§ **TO DO**
Without the pictures, give the records again exactly as they appear.

§ **EXCERPTED DATA**
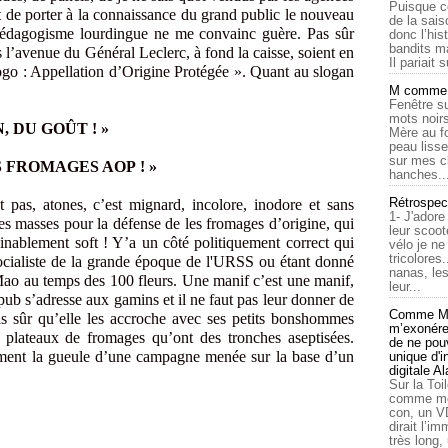
Puisque c
st de porter à la connaissance du grand public le nouveau
de la sais
édagogisme lourdingue ne me convainc guère. Pas sûr
donc l’his
bandits ma
s l’avenue du Général Leclerc, à fond la caisse, soient en
Il pariait s
logo : Appellation d’Origine Protégée ». Quant au slogan
M comme a
Fenêtre su
mots noirs
, DU GOÛT ! »
Mère au f
peau lisse
sur mes c
 FROMAGES AOP ! »
hanches..
Rétrospec
pas, atones, c’est mignard, incolore, inodore et sans
1- J'adore
les masses pour la défense de les fromages d’origine, qui
leur scoot
inablement soft ! Y’a un côté politiquement correct qui
vélo je n
tricolores
ocialiste de la grande époque de l'URSS ou étant donné
nanas, les
ao au temps des 100 fleurs. Une manif c’est une manif,
leur...
pub s’adresse aux gamins et il ne faut pas leur donner de
Comme Ma
as sûr qu’elle les accroche avec ses petits bonshommes
m’exonérer
s plateaux de fromages qu’ont des tronches aseptisées.
de ne pouv
aiment la gueule d’une campagne menée sur la base d’un
unique d'
digitale A
Sur la Toi
comme moi
con, un V
dirait l’i
très long,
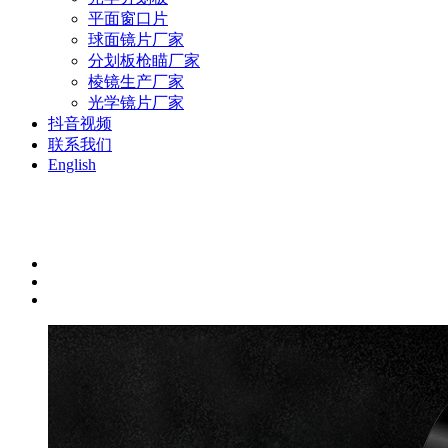
平面窗口片
球面镜片厂家
分划板枪瞄厂家
棱镜生产厂家
光学镜片厂家
抖音视频
联系我们
English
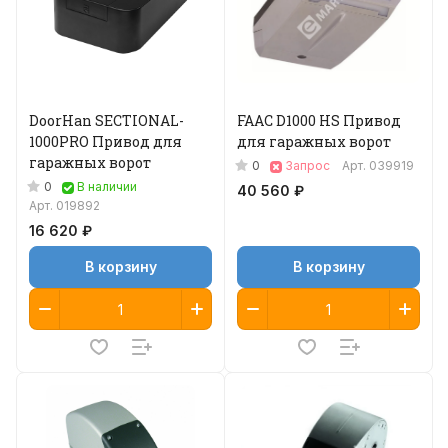
DoorHan SECTIONAL-
FAAC D1000 HS Привод
1000PRO Привод для
для гаражных ворот
гаражных ворот
0
Запрос
Арт.
039919
0
В наличии
40 560 ₽
Арт.
019892
16 620 ₽
В корзину
В корзину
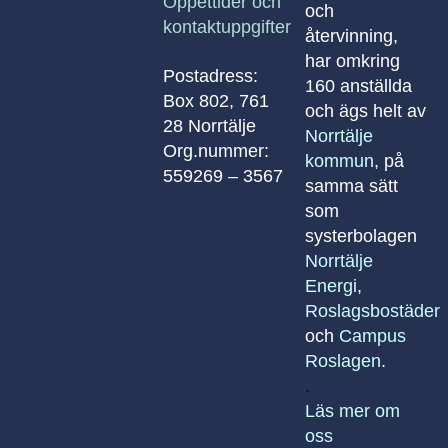
Öppettider och
och
kontaktuppgifter
återvinning,
har omkring
Postadress:
160 anställda
Box 802, 761
och ägs helt av
28 Norrtälje
Norrtälje
Org.nummer:
kommun
, på
559269 – 3567
samma sätt
som
systerbolagen
Norrtälje
Energi
,
Roslagsbostäder
och
Campus
Roslagen
.
.
Läs mer om
oss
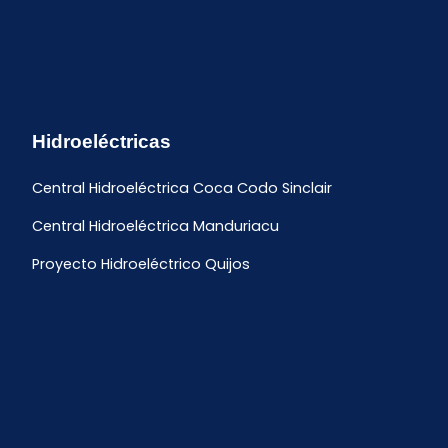
Hidroeléctricas
Central Hidroeléctrica Coca Codo Sinclair
Central Hidroeléctrica Manduriacu
Proyecto Hidroeléctrico Quijos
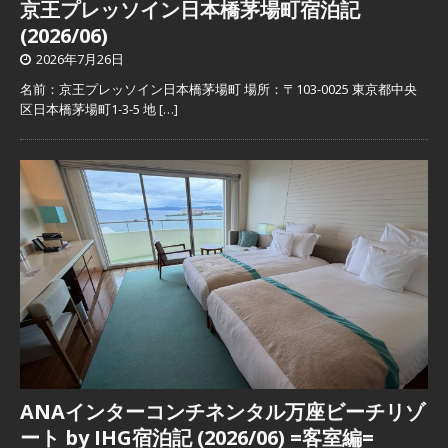
京王プレッソイン日本橋茅場町宿泊記
(2026/06)
2026年7月26日
名前：京王プレッソイン日本橋茅場町 場所：〒103-0025 東京都中央
区日本橋茅場町1-3-5 地
[…]
ANAインターコンチネンタル万座ビーチリゾ
ート by IHG宿泊記 (2026/06) =客室編=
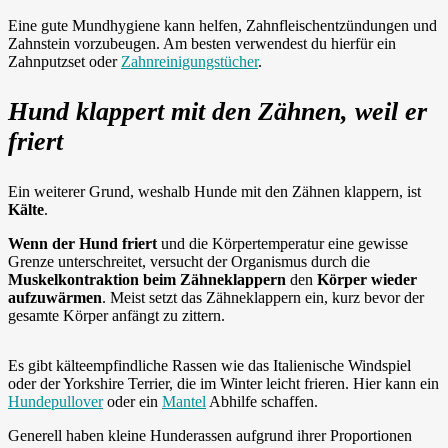
Eine gute Mundhygiene kann helfen, Zahnfleischentzündungen und
Zahnstein vorzubeugen. Am besten verwendest du hierfür ein
Zahnputzset oder
Zahnreinigungstücher
.
Hund klappert mit den Zähnen, weil er
friert
Ein weiterer Grund, weshalb Hunde mit den Zähnen klappern, ist
Kälte
.
Wenn der Hund friert
und die Körpertemperatur eine gewisse
Grenze unterschreitet, versucht der Organismus durch die
Muskelkontraktion beim Zähneklappern
den
Körper wieder
aufzuwärmen
. Meist setzt das Zähneklappern ein, kurz bevor der
gesamte Körper anfängt zu zittern.
Es gibt kälteempfindliche Rassen wie das Italienische Windspiel
oder der Yorkshire Terrier, die im Winter leicht frieren. Hier kann ein
Hundepullover
oder ein
Mantel
Abhilfe schaffen.
Generell haben kleine Hunderassen aufgrund ihrer Proportionen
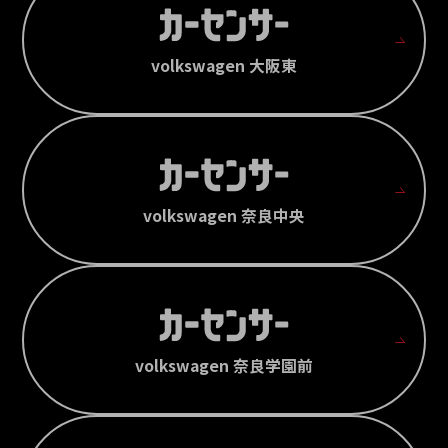
volkswagen 大阪東
volkswagen 奈良中央
volkswagen 奈良学園前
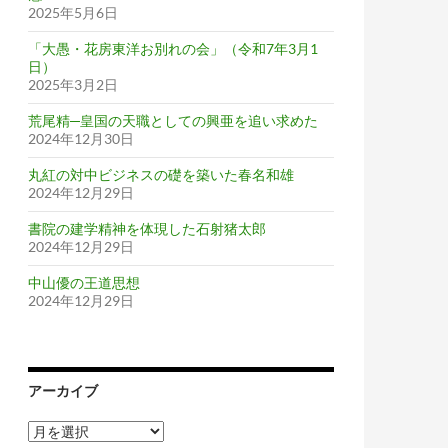
2025年5月6日
「大愚・花房東洋お別れの会」（令和7年3月1
日）
2025年3月2日
荒尾精─皇国の天職としての興亜を追い求めた
2024年12月30日
丸紅の対中ビジネスの礎を築いた春名和雄
2024年12月29日
書院の建学精神を体現した石射猪太郎
2024年12月29日
中山優の王道思想
2024年12月29日
アーカイブ
ア
ー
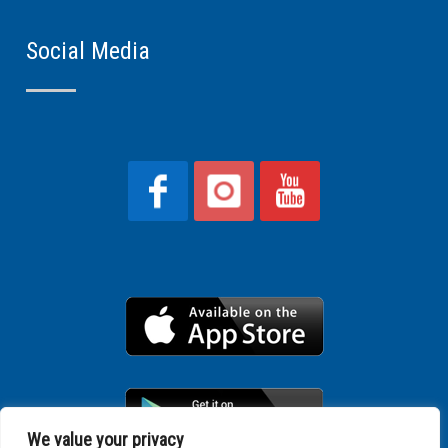
Social Media
We value your privacy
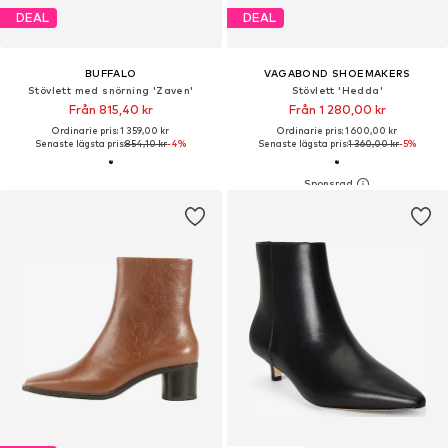
DEAL
DEAL
BUFFALO
VAGABOND SHOEMAKERS
Stövlett med snörning 'Zaven'
Stövlett 'Hedda'
Från 815,40 kr
Från 1 280,00 kr
Ordinarie pris: 1 359,00 kr
Ordinarie pris: 1 600,00 kr
Senaste lägsta pris:
854,10 kr
-4%
Senaste lägsta pris:
1 360,00 kr
-5%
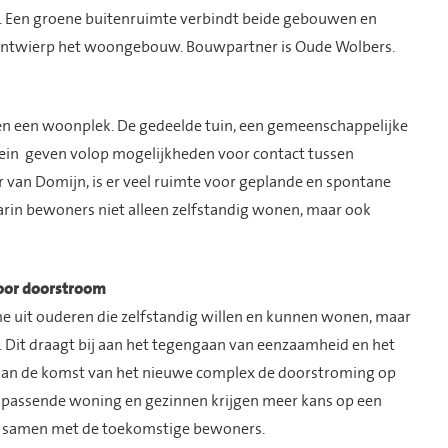
en groene buitenruimte verbindt beide gebouwen en
 ontwierp het woongebouw. Bouwpartner is Oude Wolbers.
 een woonplek. De gedeelde tuin, een gemeenschappelijke
rein geven volop mogelijkheden voor contact tussen
van Domijn, is er veel ruimte voor geplande en spontane
in bewoners niet alleen zelfstandig wonen, maar ook
voor doorstroom
 uit ouderen die zelfstandig willen en kunnen wonen, maar
g. Dit draagt bij aan het tegengaan van eenzaamheid en het
 kan de komst van het nieuwe complex de doorstroming op
 passende woning en gezinnen krijgen meer kans op een
, samen met de toekomstige bewoners.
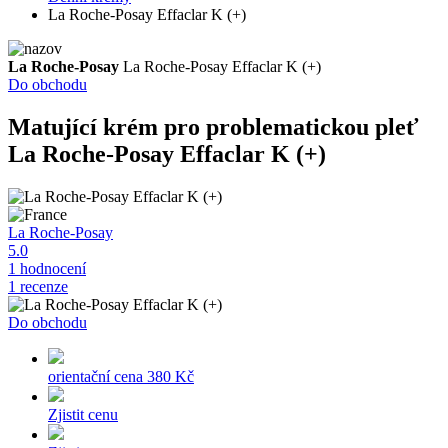
La Roche-Posay Effaclar K (+)
La Roche-Posay
La Roche-Posay Effaclar K (+)
Do obchodu
Matující krém pro problematickou pleť
La Roche-Posay Effaclar K (+)
La Roche-Posay
5.0
1 hodnocení
1 recenze
Do obchodu
orientační cena
380 Kč
Zjistit cenu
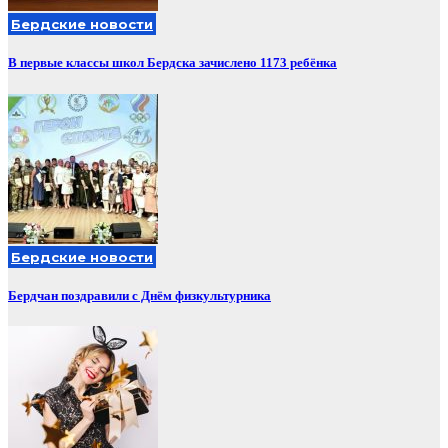
Бердские новости
В первые классы школ Бердска зачислено 1173 ребёнка
Бердские новости
Бердчан поздравили с Днём физкультурника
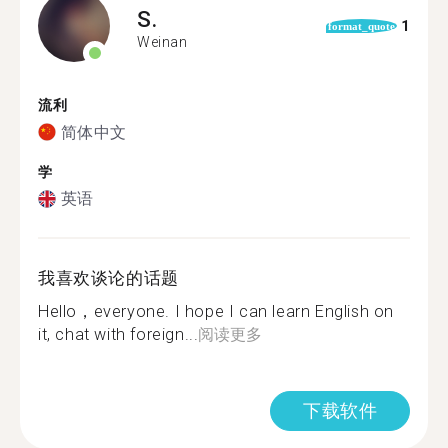
S.
1
format_quote
Weinan
流利
简体中文
学
英语
我喜欢谈论的话题
Hello，everyone. I hope I can learn English on
it, chat with foreign...
阅读更多
下载软件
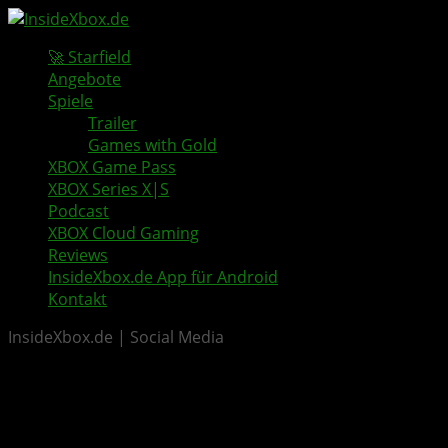
🚀 Starfield
Angebote
Spiele
Trailer
Games with Gold
XBOX Game Pass
XBOX Series X|S
Podcast
XBOX Cloud Gaming
Reviews
InsideXbox.de App für Android
Kontakt
InsideXbox.de | Social Media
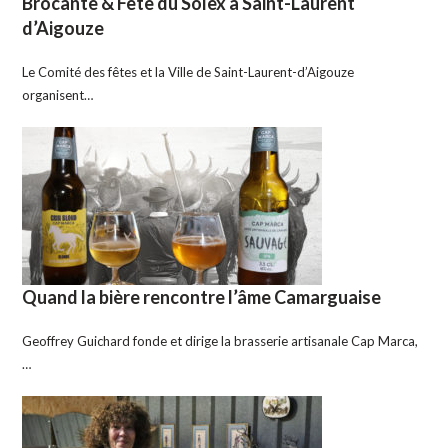
Brocante & Fête du Solex à Saint-Laurent
d’Aigouze
Le Comité des fêtes et la Ville de Saint-Laurent-d’Aigouze
organisent…
Quand la bière rencontre l’âme Camarguaise
Geoffrey Guichard fonde et dirige la brasserie artisanale Cap Marca,
…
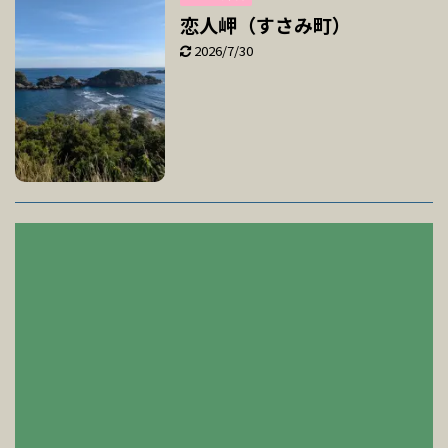
恋人岬（すさみ町）
2026/7/30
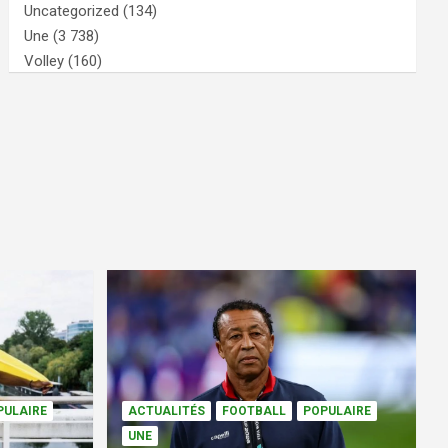
Uncategorized
(134)
Une
(3 738)
Volley
(160)
PULAIRE
ACTUALITÉS
FOOTBALL
POPULAIRE
UNE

§ **ANSWER FOR THE TASK**
Puisque c
st de porter à la connaissance du grand public le nouveau
de la sais
édagogisme lourdingue ne me convainc guère. Pas sûr
donc l’his
bandits ma
s l’avenue du Général Leclerc, à fond la caisse, soient en
Il pariait s
logo : Appellation d’Origine Protégée ». Quant au slogan
M comme a
Fenêtre su
mots noirs
, DU GOÛT ! »
Mère au f
peau lisse
sur mes c
 FROMAGES AOP ! »
hanches..
Rétrospec
pas, atones, c’est mignard, incolore, inodore et sans
1- J'adore
les masses pour la défense de les fromages d’origine, qui
leur scoot
inablement soft ! Y’a un côté politiquement correct qui
vélo je n
tricolores
ocialiste de la grande époque de l'URSS ou étant donné
nanas, les
ao au temps des 100 fleurs. Une manif c’est une manif,
leur...
pub s’adresse aux gamins et il ne faut pas leur donner de
Comme Ma
as sûr qu’elle les accroche avec ses petits bonshommes
m’exonérer
s plateaux de fromages qu’ont des tronches aseptisées.
de ne pouv
aiment la gueule d’une campagne menée sur la base d’un
unique d'
digitale A
Sur la Toi
comme moi
con, un V
dirait l’i
très long,
平面窗口片
球面镜片厂家
分划板枪瞄厂家
棱镜生产厂家
光学镜片厂家
抖音视频
联系我们
English
DoorHan SECTIONAL-
FAAC D1000 HS Привод
1000PRO Привод для
для гаражных ворот
гаражных ворот
0
Запрос
Арт.
039919
0
В наличии
40 560 ₽
Арт.
019892
16 620 ₽
В корзину
В корзину
Öppettider och
och
kontaktuppgifter
återvinning,
har omkring
Postadress:
160 anställda
Box 802, 761
och ägs helt av
28 Norrtälje
Norrtälje
Org.nummer:
kommun
, på
559269 – 3567
samma sätt
som
systerbolagen
Norrtälje
Energi
,
Roslagsbostäder
och
Campus
Roslagen
.
.
Läs mer om
oss
Hidroeléctricas
Central Hidroeléctrica Coca Codo Sinclair
Central Hidroeléctrica Manduriacu
Proyecto Hidroeléctrico Quijos
京王プレッソイン日本橋茅場町宿泊記
(2026/06)
2026年7月26日
名前：京王プレッソイン日本橋茅場町 場所：〒103-0025 東京都中央
区日本橋茅場町1-3-5 地
[…]
ANAインターコンチネンタル万座ビーチリゾ
ート by IHG宿泊記 (2026/06) =客室編=
Eine gute Mundhygiene kann helfen, Zahnfleischentzündungen und
Zahnstein vorzubeugen. Am besten verwendest du hierfür ein
Zahnputzset oder
Zahnreinigungstücher
.
Hund klappert mit den Zähnen, weil er
friert
Ein weiterer Grund, weshalb Hunde mit den Zähnen klappern, ist
Kälte
.
Wenn der Hund friert
und die Körpertemperatur eine gewisse
Grenze unterschreitet, versucht der Organismus durch die
Muskelkontraktion beim Zähneklappern
den
Körper wieder
aufzuwärmen
. Meist setzt das Zähneklappern ein, kurz bevor der
gesamte Körper anfängt zu zittern.
Es gibt kälteempfindliche Rassen wie das Italienische Windspiel
oder der Yorkshire Terrier, die im Winter leicht frieren. Hier kann ein
Hundepullover
oder ein
Mantel
Abhilfe schaffen.
Generell haben kleine Hunderassen aufgrund ihrer Proportionen
volkswagen 大阪東
volkswagen 奈良中央
volkswagen 奈良学園前
2025年5月6日
「大愚・花房東洋お別れの会」（令和7年3月1
日）
2025年3月2日
荒尾精─皇国の天職としての興亜を追い求めた
2024年12月30日
丸紅の対中ビジネスの礎を築いた春名和雄
2024年12月29日
書院の建学精神を体現した石射猪太郎
2024年12月29日
中山優の王道思想
2024年12月29日
アーカイブ
ア
ー
Social Media
We value your privacy
DEAL
DEAL
BUFFALO
VAGABOND SHOEMAKERS
Stövlett med snörning 'Zaven'
Stövlett 'Hedda'
Från 815,40 kr
Från 1 280,00 kr
Ordinarie pris: 1 359,00 kr
Ordinarie pris: 1 600,00 kr
Senaste lägsta pris:
854,10 kr
-4%
Senaste lägsta pris:
1 360,00 kr
-5%
en groene buitenruimte verbindt beide gebouwen en
 ontwierp het woongebouw. Bouwpartner is Oude Wolbers.
 een woonplek. De gedeelde tuin, een gemeenschappelijke
rein geven volop mogelijkheden voor contact tussen
van Domijn, is er veel ruimte voor geplande en spontane
in bewoners niet alleen zelfstandig wonen, maar ook
voor doorstroom
 uit ouderen die zelfstandig willen en kunnen wonen, maar
g. Dit draagt bij aan het tegengaan van eenzaamheid en het
 kan de komst van het nieuwe complex de doorstroming op
 passende woning en gezinnen krijgen meer kans op een
, samen met de toekomstige bewoners.
La Roche-Posay Effaclar K (+)
La Roche-Posay
La Roche-Posay Effaclar K (+)
Do obchodu
Matující krém pro problematickou pleť
La Roche-Posay Effaclar K (+)
La Roche-Posay
5.0
1 hodnocení
1 recenze
Do obchodu
orientační cena
380 Kč
Zjistit cenu
Бердские новости
В первые классы школ Бердска зачислено 1173 ребёнка
Бердские новости
Бердчан поздравили с Днём физкультурника
S.
1
format_quote
Weinan
流利
简体中文
学
英语
我喜欢谈论的话题
Hello，everyone. I hope I can learn English on
it, chat with foreign...
阅读更多
下载软件
🚀 Starfield
Angebote
Spiele
Trailer
Games with Gold
XBOX Game Pass
XBOX Series X|S
Podcast
XBOX Cloud Gaming
Reviews
InsideXbox.de App für Android
Kontakt
InsideXbox.de | Social Media
Brocante & Fête du Solex à Saint-Laurent
d’Aigouze
Le Comité des fêtes et la Ville de Saint-Laurent-d’Aigouze
organisent…
Quand la bière rencontre l’âme Camarguaise
Geoffrey Guichard fonde et dirige la brasserie artisanale Cap Marca,
…
恋人岬（すさみ町）
2026/7/30
Uncategorized
(134)
Une
(3 738)
Volley
(160)
PULAIRE
ACTUALITÉS
FOOTBALL
POPULAIRE
UNE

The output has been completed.